■ **Task instructions**: Copy all lines containing the string "currently" from the records below.

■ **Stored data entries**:

___

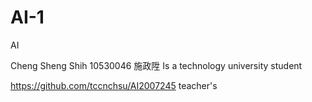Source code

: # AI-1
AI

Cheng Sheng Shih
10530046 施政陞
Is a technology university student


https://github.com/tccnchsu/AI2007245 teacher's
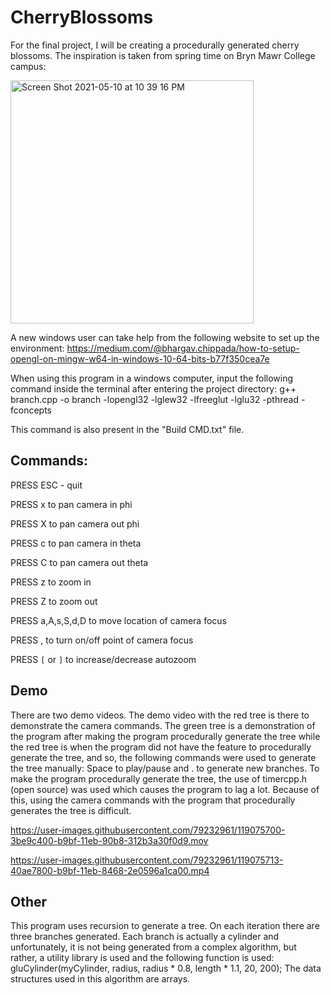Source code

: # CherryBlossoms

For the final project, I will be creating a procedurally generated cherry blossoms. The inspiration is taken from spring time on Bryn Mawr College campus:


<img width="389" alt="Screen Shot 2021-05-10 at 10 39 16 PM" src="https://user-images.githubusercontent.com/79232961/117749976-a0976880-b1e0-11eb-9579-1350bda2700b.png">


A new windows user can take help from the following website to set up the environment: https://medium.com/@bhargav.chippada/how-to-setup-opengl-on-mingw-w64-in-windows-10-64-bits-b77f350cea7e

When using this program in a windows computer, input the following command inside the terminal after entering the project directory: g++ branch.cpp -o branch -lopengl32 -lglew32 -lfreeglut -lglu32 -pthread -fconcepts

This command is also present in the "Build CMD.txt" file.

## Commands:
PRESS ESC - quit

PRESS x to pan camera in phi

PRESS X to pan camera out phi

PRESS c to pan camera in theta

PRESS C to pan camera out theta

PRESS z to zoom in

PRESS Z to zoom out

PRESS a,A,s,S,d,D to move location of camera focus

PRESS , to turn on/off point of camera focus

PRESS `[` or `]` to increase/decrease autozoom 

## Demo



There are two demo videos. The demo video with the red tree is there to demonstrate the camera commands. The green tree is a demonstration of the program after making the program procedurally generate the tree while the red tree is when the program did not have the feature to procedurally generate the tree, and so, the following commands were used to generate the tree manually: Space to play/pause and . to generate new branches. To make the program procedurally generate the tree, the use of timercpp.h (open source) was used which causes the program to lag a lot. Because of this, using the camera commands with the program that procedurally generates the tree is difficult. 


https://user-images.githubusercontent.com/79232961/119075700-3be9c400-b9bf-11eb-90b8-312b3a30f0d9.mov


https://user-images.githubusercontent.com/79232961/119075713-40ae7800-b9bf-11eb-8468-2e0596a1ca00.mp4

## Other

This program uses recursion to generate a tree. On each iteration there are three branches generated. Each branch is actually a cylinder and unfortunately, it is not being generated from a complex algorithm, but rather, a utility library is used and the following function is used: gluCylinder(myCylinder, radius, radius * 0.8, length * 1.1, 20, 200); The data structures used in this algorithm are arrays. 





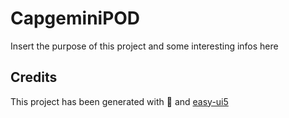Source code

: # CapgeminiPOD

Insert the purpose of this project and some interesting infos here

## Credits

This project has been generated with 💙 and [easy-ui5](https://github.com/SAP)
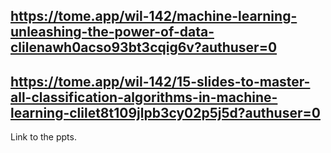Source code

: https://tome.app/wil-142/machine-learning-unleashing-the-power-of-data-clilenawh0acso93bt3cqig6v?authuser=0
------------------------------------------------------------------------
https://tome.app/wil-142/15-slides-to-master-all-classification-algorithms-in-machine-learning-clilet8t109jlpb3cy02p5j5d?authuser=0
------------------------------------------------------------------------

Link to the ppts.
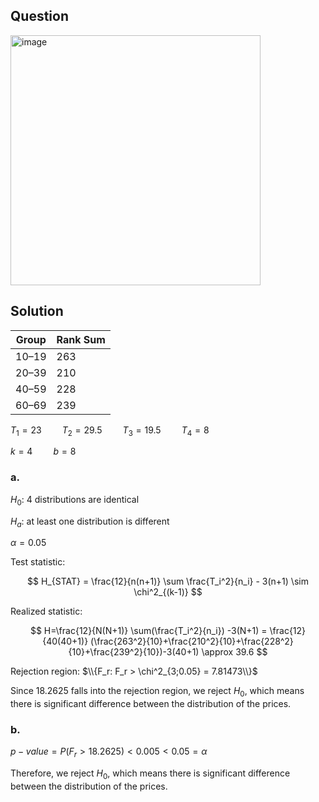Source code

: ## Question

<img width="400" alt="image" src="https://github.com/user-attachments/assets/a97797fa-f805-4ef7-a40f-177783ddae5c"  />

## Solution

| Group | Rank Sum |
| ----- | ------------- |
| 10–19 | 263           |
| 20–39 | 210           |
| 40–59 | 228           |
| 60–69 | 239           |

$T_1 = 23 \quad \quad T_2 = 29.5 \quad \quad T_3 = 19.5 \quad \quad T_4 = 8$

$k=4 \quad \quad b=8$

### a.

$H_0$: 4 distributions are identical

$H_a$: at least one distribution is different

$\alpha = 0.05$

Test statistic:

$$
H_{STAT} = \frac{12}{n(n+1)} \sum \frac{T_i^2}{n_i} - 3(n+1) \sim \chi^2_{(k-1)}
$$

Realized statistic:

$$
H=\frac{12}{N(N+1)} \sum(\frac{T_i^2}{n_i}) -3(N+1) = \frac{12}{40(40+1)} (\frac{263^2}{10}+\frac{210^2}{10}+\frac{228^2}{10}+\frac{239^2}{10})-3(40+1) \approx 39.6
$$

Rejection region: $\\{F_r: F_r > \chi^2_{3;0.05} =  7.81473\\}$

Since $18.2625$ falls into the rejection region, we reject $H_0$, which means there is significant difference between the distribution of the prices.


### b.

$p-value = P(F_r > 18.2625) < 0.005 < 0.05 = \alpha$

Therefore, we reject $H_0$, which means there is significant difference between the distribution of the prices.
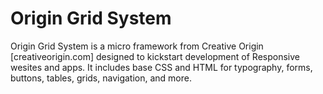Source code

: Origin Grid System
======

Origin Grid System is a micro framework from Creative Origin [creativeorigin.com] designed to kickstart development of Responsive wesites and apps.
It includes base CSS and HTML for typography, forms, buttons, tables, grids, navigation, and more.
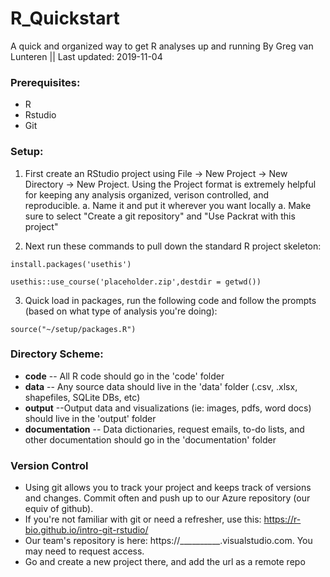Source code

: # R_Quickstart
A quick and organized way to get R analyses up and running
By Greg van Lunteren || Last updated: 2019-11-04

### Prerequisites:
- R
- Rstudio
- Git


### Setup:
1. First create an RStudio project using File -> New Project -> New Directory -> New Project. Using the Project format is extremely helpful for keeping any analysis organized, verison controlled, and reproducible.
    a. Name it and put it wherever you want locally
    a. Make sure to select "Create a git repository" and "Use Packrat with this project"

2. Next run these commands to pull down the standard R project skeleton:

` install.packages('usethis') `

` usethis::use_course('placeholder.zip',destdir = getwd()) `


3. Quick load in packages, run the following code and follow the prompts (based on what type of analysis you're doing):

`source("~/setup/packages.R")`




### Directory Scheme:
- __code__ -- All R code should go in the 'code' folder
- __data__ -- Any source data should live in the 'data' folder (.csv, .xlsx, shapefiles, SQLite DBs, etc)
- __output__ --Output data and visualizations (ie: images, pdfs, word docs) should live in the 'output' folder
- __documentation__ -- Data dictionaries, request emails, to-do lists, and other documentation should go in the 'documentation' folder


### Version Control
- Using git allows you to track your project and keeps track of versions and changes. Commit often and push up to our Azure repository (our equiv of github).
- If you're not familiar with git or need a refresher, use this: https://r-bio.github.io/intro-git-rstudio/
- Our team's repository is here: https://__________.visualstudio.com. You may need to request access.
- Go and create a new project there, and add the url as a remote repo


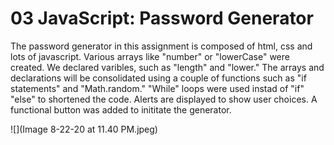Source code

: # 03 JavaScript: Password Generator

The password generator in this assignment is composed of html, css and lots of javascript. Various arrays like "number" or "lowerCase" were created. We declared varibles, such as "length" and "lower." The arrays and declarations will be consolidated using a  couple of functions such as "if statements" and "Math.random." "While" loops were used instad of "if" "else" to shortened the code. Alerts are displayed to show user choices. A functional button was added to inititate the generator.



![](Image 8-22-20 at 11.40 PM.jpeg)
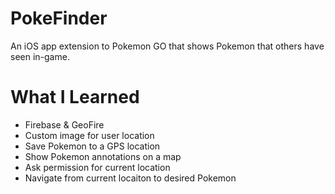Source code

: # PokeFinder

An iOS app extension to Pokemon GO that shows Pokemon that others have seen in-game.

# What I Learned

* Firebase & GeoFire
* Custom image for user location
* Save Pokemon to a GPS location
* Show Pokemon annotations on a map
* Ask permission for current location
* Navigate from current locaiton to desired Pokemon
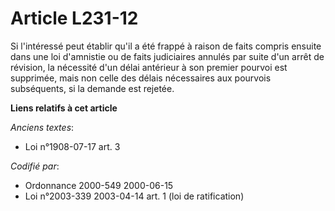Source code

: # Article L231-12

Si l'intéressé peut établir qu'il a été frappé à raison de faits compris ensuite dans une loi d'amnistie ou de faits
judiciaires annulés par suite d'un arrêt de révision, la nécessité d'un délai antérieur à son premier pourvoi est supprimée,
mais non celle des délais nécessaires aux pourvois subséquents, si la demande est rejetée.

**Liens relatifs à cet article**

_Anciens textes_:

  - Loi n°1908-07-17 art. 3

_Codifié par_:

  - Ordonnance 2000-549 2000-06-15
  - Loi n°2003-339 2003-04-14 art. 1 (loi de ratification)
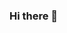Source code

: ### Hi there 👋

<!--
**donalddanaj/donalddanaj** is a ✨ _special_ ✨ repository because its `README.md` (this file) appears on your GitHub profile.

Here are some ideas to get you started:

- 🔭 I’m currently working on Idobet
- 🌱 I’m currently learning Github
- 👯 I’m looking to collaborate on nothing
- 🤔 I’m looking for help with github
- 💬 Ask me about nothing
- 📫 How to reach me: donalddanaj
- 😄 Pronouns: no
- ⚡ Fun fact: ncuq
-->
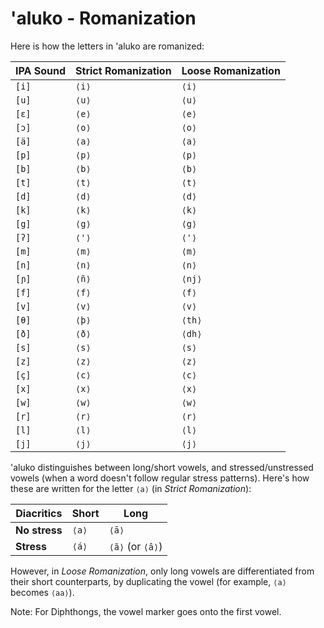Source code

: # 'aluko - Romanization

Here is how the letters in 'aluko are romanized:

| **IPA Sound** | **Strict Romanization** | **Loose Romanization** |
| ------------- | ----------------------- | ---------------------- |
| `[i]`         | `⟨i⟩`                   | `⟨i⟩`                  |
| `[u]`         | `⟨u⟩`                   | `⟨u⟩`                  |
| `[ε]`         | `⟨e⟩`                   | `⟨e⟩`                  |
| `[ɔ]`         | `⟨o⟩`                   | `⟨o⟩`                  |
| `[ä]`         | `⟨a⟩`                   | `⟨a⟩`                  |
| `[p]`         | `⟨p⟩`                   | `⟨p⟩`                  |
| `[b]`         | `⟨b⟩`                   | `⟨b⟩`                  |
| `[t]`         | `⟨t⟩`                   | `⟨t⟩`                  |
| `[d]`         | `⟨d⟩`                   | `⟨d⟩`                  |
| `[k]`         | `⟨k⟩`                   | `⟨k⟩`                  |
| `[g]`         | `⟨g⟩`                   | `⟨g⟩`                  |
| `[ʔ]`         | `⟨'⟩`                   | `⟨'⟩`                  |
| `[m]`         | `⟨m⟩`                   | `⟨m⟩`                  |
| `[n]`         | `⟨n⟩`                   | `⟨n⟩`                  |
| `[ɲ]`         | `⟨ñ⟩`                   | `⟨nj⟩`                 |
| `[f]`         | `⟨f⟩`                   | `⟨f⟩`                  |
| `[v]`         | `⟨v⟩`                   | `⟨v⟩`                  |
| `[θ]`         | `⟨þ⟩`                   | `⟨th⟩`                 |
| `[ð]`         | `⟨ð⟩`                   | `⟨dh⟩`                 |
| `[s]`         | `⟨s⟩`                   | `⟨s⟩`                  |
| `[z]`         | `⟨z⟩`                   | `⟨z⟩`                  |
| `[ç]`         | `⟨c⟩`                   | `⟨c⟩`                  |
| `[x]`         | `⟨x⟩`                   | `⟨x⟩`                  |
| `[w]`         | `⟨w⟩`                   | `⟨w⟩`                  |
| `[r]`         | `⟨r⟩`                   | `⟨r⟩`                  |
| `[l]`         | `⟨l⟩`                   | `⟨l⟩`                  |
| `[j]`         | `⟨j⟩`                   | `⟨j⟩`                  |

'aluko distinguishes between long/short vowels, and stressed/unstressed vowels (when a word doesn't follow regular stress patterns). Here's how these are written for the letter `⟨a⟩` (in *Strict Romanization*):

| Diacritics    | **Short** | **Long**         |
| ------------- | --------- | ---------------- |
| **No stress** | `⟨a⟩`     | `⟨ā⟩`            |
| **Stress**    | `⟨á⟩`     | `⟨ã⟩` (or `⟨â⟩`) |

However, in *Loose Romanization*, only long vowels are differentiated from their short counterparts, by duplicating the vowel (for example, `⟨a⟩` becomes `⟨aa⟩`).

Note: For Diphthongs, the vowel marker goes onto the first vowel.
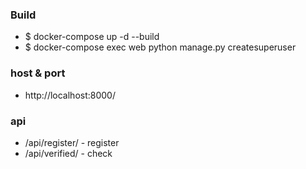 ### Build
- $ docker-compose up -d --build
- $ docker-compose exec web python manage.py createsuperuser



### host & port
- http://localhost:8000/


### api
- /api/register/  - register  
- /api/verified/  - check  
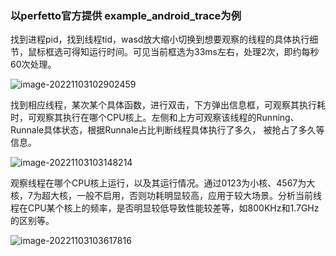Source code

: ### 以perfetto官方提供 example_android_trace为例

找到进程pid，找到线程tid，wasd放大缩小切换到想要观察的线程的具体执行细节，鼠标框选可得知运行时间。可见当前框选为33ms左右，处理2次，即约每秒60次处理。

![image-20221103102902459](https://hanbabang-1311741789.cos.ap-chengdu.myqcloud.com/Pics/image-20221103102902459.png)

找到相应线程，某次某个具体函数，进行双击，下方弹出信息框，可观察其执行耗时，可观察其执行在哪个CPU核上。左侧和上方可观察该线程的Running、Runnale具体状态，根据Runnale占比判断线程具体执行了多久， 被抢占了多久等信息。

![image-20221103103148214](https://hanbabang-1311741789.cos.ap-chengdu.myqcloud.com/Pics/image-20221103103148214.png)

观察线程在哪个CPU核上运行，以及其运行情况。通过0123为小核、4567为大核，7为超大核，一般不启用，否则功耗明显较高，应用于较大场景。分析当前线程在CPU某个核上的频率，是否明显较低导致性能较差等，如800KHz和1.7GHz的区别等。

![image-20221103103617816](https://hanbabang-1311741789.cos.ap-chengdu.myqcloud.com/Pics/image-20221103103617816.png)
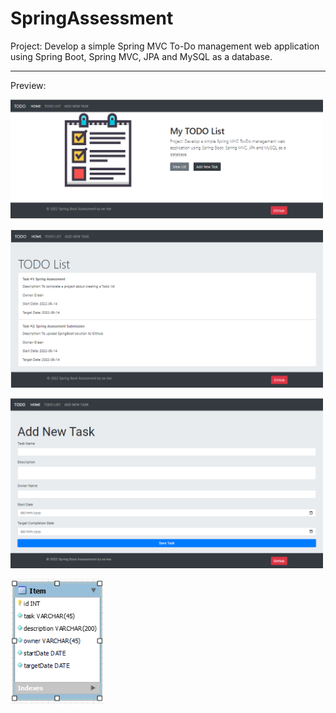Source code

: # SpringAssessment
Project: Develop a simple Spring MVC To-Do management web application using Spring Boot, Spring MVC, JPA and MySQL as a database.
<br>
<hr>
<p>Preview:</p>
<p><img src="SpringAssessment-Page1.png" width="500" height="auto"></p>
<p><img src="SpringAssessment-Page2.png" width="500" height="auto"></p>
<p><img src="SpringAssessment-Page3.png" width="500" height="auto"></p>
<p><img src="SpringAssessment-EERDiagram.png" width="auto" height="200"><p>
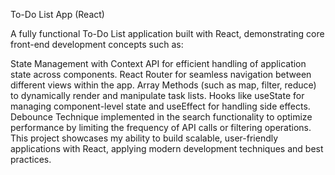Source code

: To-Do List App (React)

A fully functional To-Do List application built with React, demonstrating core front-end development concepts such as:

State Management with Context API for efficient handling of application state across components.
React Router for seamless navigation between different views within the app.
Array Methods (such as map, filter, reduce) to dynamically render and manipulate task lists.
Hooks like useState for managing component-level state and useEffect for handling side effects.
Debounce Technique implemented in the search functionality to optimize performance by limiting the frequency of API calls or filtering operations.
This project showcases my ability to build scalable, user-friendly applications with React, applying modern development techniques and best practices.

___

■ **Solution to the exercise**:
- 🔭 I’m currently working on Idobet
- 🌱 I’m currently learning Github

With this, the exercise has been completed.